You have access to clean water. You have access to nourishing food. If you’re used to eating junk, then yes, when you remove it, you will feel deprived. You are chemically addicted to sugar-filled foods. In order to not feel deprived, you’ll need to break the addiction.
Hanging onto little bits and pieces of the junk you know you’re addicted to is like hiding little bottles of vodka in your cupboards while attending AA meetings. When you’re addicted to junk, allowing it to linger infrequently in your diet just makes you worship it even more than you would if you had continual access to it.
Don’t believe me? Have you ever known someone who eats healthfully all week and then consumes a giant dessert during his weekend “cheat-meal”? Don’t think he doesn’t fantasize about that food during the weekdays. Don’t think he doesn’t feel bereft without it on the days he doesn’t have access to it. After all, he’s “depriving” himself the other six days a week.
It’s only deprivation if you’re addicted. Kick the addiction, and you’ll never feel deprived. 
Put Your Blinders On. Free Yourself Forever.
If you focus on what you “can’t” eat you will desire it more. That’s why in order to stop craving it, you have to change your thinking when it comes to food and nourishment. There is a point at which your greatest temptations will no longer tempt you… it just takes time and patience to get there. 
Want to get there? Don’t focus on what you're not eating. Put your blinders on and focus on the foods that will make you feel your best. Prepare healthy food so that it’s pleasurable and always available. Swap what you were eating for nourishing options. Focus on resetting your preferences for stuff that you don’t feel deprived without. 

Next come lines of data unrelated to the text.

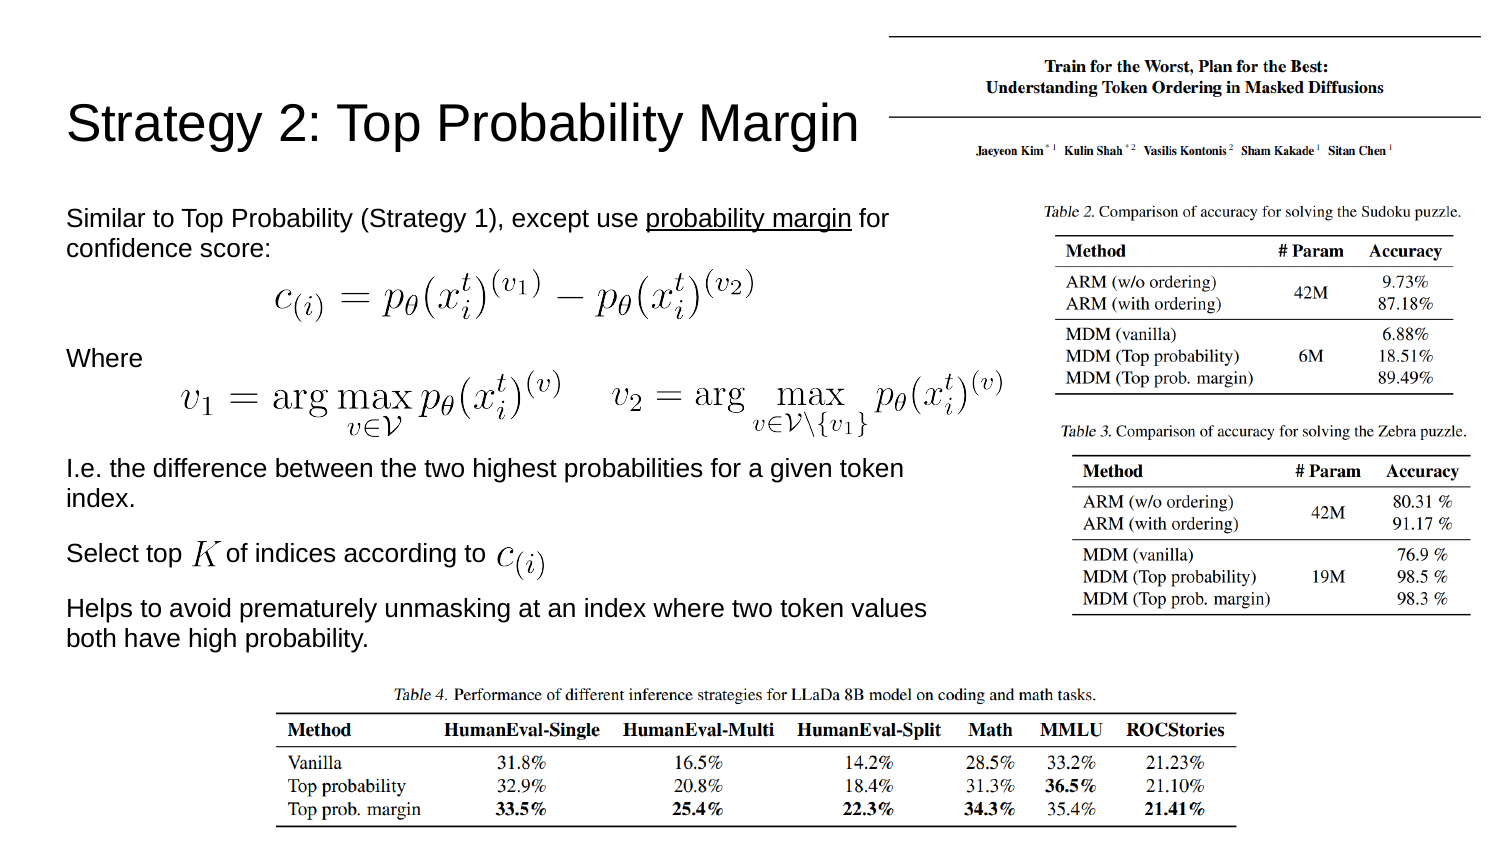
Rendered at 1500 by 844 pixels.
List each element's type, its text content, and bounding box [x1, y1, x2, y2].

picture [274, 268, 753, 322]
picture [1036, 202, 1468, 402]
picture [191, 541, 225, 568]
picture [1054, 421, 1486, 621]
picture [612, 370, 1002, 438]
picture [272, 678, 1240, 832]
picture [497, 547, 544, 580]
title Strategy 2: Top Probability Margin [51, 72, 872, 167]
picture [877, 23, 1486, 168]
picture [181, 370, 560, 438]
list Similar to Top Probability (Strategy 1), except use probability margin for confidence score: Where I.e. the difference between the two highest probabilities for a given token index. Select top of indices according to Helps to avoid prematurely unmasking at an index where two token values both have high probability. [51, 189, 977, 750]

Here’s a tip: The things that are good for you are the ones that won’t make you feel deprived when you go without. 
When I first started bodybuilding, my family was not about to eat like me. As a teenager I walked straight past my family’s pizza, enchiladas, fried chicken, ice cream, and other junk night after night. But those foods didn’t tempt me. Why? Because I refused to see them. They didn’t tempt me because I had a vision of the kind of person I wanted to be. And junk food was not part of that vision. I refused to accept the lie that you’re deprived if you don’t eat crap. And instead of feeling sorry for myself, I felt sorry for everyone else
I still do. I feel sorry for those who are addicted to crap. They are not Giadas. Giada is not addicted. Giada does not feel deprived. 
Ignore Like a Boss
To get yourself unaddicted you have to stop thinking that a little here or there works for you. That’s called rationalization, and it’s what is keeping you from freeing yourself. It’s what’s causing you to eat a little more, and a little more, and then a little more. And if you’re saving it for the weekend, it’s what’s making you feel deprived all week long until you can have it again.
Put your blinders on and stop seeing the junk. Ignore like a boss, as my husband once told me. That applies to everything -- critics, annoying coworkers, or anyone who wants to see you fail. That also applies to the crap food that surrounds you, and the Giadas who eat it in front of you. 
Grow some balls when it comes to your food. Are you letting weekend splurges control you? Are you letting office goodies hold you captive? Stop seeing the stuff that throws you off. Get focused.
If you’re not a Giada, realize the impact that crap food will have on you before you put it in your mouth. Prepare for that if you do put it in your mouth. And then move along. We can’t all be Giada, but we can avoid the Giada-effect.